### The task
Change "Function" to "Role" in everything from the start of the items down to the line containing "Rutger Sanders |", and give those lines again with nothing else altered.

START Stored data

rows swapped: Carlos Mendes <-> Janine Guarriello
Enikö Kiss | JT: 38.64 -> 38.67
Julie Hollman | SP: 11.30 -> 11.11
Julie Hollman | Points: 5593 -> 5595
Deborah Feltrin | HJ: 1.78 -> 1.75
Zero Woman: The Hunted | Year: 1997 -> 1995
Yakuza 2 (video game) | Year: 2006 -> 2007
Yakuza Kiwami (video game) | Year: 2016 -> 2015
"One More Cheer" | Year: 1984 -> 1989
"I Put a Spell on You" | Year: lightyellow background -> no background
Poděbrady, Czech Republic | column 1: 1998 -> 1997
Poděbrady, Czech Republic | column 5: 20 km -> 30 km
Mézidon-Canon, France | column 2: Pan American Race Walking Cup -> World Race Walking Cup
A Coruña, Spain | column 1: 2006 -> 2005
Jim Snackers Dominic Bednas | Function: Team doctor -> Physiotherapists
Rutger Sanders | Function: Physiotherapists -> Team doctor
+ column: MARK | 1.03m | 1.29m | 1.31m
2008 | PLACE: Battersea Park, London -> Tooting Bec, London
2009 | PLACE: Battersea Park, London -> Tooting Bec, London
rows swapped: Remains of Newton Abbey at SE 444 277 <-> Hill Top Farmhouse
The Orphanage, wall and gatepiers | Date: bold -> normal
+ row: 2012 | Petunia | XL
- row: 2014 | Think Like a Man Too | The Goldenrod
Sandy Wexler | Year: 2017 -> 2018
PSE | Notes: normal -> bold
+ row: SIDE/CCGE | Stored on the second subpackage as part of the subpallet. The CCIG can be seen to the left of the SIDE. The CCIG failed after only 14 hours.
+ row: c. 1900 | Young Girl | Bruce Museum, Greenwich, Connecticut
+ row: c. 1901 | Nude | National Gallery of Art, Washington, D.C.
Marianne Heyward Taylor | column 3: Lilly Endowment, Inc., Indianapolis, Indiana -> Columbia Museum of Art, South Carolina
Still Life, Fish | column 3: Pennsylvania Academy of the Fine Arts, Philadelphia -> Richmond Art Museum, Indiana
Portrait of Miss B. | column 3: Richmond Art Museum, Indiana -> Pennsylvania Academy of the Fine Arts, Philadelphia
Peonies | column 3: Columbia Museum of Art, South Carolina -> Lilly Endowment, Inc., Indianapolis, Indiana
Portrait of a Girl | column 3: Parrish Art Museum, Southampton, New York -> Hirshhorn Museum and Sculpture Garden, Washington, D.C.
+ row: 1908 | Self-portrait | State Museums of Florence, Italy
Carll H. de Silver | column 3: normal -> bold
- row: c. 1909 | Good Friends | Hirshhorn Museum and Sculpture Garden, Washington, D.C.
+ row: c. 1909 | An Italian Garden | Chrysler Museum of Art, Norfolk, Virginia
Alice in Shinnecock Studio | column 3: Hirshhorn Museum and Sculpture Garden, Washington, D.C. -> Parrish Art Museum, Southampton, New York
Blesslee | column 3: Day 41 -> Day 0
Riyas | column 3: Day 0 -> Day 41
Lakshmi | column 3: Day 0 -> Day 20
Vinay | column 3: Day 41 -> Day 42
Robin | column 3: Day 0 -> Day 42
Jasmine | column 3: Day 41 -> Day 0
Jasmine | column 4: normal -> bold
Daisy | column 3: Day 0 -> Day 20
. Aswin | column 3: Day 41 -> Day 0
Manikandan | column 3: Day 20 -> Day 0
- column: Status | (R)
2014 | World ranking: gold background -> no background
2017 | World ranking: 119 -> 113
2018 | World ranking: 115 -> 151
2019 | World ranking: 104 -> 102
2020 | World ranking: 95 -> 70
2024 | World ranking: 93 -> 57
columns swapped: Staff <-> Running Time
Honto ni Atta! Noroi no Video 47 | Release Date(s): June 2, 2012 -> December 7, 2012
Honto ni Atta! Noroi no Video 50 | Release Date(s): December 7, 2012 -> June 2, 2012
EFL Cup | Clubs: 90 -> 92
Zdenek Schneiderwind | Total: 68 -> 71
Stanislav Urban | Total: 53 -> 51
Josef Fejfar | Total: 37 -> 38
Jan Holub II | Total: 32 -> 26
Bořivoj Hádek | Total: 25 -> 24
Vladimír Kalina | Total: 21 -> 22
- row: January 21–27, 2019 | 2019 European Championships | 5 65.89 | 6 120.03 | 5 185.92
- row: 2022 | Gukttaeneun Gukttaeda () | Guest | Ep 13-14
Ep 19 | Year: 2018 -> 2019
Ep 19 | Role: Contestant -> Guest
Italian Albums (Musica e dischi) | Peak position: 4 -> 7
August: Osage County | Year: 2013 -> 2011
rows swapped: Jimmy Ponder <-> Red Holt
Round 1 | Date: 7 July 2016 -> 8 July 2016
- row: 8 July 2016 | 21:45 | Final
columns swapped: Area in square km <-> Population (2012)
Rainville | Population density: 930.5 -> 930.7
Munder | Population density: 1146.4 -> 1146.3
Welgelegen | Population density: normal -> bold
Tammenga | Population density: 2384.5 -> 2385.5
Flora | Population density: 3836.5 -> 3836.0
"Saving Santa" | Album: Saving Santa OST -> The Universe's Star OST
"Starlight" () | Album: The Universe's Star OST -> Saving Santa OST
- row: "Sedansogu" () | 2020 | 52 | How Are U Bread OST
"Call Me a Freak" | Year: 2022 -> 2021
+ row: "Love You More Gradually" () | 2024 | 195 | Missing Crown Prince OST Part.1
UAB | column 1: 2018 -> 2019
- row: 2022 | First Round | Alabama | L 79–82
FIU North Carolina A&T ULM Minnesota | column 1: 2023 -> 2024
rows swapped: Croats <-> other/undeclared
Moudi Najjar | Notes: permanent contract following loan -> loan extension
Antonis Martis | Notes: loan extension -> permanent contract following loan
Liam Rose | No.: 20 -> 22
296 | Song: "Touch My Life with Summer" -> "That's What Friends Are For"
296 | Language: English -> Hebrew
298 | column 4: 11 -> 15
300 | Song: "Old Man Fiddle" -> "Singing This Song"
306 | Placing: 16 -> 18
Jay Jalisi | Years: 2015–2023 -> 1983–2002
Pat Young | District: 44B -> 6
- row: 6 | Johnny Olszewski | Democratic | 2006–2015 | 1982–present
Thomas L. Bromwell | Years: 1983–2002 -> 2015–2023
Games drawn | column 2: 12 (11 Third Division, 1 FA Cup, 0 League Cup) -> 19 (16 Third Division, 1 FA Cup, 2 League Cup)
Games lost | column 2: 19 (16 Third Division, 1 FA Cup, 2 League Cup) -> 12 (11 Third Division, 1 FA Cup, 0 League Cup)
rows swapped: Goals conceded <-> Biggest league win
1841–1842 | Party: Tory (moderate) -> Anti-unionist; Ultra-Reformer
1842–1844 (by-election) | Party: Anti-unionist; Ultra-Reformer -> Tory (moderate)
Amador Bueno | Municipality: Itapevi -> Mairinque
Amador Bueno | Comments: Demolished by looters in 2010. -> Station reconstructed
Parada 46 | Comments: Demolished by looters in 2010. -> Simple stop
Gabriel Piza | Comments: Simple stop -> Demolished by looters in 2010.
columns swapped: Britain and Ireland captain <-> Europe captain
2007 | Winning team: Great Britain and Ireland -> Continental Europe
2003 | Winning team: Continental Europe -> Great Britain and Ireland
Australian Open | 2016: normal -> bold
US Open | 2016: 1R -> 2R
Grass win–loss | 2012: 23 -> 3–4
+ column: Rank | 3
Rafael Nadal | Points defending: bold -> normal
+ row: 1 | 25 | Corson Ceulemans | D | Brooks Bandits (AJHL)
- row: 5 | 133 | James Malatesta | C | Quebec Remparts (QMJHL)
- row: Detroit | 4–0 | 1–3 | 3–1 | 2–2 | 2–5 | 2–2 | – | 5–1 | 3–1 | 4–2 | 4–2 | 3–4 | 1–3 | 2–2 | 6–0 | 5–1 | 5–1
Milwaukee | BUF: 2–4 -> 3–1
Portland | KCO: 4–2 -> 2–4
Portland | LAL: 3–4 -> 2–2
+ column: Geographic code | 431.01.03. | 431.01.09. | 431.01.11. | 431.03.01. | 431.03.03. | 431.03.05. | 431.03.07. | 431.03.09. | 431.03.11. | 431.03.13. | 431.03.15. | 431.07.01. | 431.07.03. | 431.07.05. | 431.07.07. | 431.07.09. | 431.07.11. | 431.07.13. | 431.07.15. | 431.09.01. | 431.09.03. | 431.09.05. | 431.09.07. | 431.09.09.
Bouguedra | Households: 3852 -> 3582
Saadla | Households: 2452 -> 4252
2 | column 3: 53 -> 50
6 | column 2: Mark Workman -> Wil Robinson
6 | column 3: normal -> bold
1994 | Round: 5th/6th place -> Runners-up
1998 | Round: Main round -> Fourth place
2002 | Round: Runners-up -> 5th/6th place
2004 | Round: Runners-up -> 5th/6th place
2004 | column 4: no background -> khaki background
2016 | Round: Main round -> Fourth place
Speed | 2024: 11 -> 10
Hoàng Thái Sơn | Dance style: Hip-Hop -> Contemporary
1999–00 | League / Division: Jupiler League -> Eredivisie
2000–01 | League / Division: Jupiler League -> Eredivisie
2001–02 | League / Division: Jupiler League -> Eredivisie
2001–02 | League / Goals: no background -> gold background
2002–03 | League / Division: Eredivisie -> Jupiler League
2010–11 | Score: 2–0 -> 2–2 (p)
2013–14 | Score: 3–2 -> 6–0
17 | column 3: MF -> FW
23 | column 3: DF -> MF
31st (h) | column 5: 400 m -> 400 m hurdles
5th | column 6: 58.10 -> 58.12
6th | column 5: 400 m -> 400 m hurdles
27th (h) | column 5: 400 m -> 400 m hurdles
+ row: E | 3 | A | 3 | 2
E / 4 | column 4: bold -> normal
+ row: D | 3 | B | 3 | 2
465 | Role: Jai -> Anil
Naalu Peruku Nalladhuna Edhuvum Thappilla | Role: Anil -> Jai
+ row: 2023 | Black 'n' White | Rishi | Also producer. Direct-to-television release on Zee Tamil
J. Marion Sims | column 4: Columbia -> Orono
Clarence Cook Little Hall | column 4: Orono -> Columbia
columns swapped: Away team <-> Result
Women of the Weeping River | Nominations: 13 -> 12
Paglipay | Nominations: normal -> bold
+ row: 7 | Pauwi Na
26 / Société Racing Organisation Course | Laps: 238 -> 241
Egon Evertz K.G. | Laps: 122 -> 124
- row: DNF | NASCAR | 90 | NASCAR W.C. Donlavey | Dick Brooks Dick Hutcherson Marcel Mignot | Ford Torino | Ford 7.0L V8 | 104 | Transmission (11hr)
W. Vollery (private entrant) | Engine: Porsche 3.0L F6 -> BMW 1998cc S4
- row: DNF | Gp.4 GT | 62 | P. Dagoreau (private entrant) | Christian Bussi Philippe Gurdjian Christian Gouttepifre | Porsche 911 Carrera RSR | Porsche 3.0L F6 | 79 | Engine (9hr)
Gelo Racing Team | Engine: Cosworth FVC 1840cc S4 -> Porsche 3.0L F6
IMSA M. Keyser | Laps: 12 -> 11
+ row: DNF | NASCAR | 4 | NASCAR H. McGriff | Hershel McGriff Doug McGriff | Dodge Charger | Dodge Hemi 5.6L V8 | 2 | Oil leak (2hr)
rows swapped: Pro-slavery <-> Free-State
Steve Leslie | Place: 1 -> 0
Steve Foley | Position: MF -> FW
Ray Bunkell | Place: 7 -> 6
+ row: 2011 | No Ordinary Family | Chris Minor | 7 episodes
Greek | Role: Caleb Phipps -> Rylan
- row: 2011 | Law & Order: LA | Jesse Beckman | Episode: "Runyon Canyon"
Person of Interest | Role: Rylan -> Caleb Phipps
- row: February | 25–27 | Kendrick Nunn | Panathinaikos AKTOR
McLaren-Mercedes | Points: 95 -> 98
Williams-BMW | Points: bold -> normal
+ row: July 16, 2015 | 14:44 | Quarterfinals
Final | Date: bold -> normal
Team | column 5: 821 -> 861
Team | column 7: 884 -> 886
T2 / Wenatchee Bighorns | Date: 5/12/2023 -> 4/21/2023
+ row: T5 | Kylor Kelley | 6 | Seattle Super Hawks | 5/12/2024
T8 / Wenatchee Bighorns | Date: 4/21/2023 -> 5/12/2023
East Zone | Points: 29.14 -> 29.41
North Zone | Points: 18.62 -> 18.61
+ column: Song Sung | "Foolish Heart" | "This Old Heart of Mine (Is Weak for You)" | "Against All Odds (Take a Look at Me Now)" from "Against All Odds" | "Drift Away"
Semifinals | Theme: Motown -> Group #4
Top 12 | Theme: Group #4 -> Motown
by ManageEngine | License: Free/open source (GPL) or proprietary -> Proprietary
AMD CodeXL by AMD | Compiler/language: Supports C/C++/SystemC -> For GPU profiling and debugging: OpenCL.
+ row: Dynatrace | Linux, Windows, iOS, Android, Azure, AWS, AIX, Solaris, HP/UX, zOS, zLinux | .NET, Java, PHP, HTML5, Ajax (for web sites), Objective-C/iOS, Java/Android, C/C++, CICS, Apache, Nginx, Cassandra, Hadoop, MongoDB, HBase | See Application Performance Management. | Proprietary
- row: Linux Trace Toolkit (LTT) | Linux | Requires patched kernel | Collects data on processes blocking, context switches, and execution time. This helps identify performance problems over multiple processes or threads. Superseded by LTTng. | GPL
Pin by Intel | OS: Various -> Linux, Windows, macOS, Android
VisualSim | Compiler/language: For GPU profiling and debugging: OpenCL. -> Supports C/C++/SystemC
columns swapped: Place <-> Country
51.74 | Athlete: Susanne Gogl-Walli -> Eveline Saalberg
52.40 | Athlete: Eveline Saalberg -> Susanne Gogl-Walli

END Stored data

### Solved exercise
rows swapped: Carlos Mendes <-> Janine Guarriello
Enikö Kiss | JT: 38.64 -> 38.67
Julie Hollman | SP: 11.30 -> 11.11
Julie Hollman | Points: 5593 -> 5595
Deborah Feltrin | HJ: 1.78 -> 1.75
Zero Woman: The Hunted | Year: 1997 -> 1995
Yakuza 2 (video game) | Year: 2006 -> 2007
Yakuza Kiwami (video game) | Year: 2016 -> 2015
"One More Cheer" | Year: 1984 -> 1989
"I Put a Spell on You" | Year: lightyellow background -> no background
Poděbrady, Czech Republic | column 1: 1998 -> 1997
Poděbrady, Czech Republic | column 5: 20 km -> 30 km
Mézidon-Canon, France | column 2: Pan American Race Walking Cup -> World Race Walking Cup
A Coruña, Spain | column 1: 2006 -> 2005
Jim Snackers Dominic Bednas | Role: Team doctor -> Physiotherapists
Rutger Sanders | Role: Physiotherapists -> Team doctor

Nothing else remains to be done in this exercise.